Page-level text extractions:

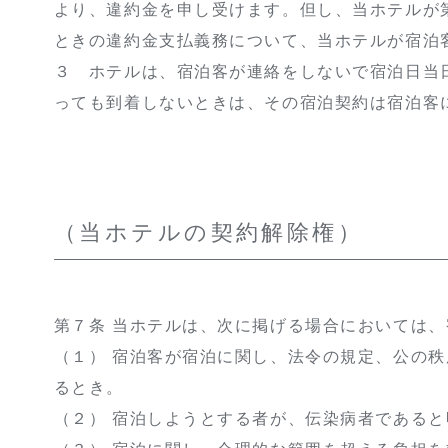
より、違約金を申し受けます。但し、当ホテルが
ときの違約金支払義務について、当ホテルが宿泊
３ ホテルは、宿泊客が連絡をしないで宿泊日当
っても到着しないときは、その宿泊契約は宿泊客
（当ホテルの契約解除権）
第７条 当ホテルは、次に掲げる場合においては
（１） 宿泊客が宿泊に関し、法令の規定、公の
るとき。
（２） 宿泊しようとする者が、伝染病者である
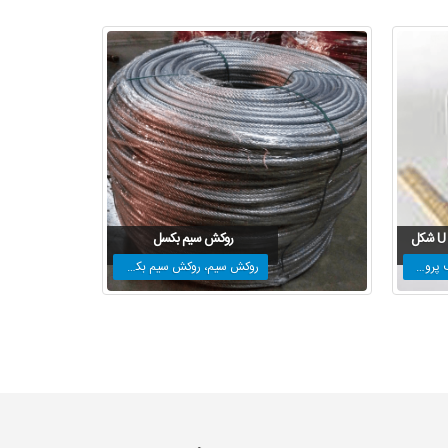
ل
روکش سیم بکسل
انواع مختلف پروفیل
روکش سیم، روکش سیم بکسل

== Assignment ==
The records above must be retyped exactly. Please omit the pictures.

== Finished exercise ==
より、違約金を申し受けます。但し、当ホテルが
ときの違約金支払義務について、当ホテルが宿泊
３ ホテルは、宿泊客が連絡をしないで宿泊日当
っても到着しないときは、その宿泊契約は宿泊客
（当ホテルの契約解除権）
第７条 当ホテルは、次に掲げる場合においては
（１） 宿泊客が宿泊に関し、法令の規定、公の
るとき。
（２） 宿泊しようとする者が、伝染病者である
ل
روکش سیم بکسل
انواع مختلف پروفیل
روکش سیم، روکش سیم بکسل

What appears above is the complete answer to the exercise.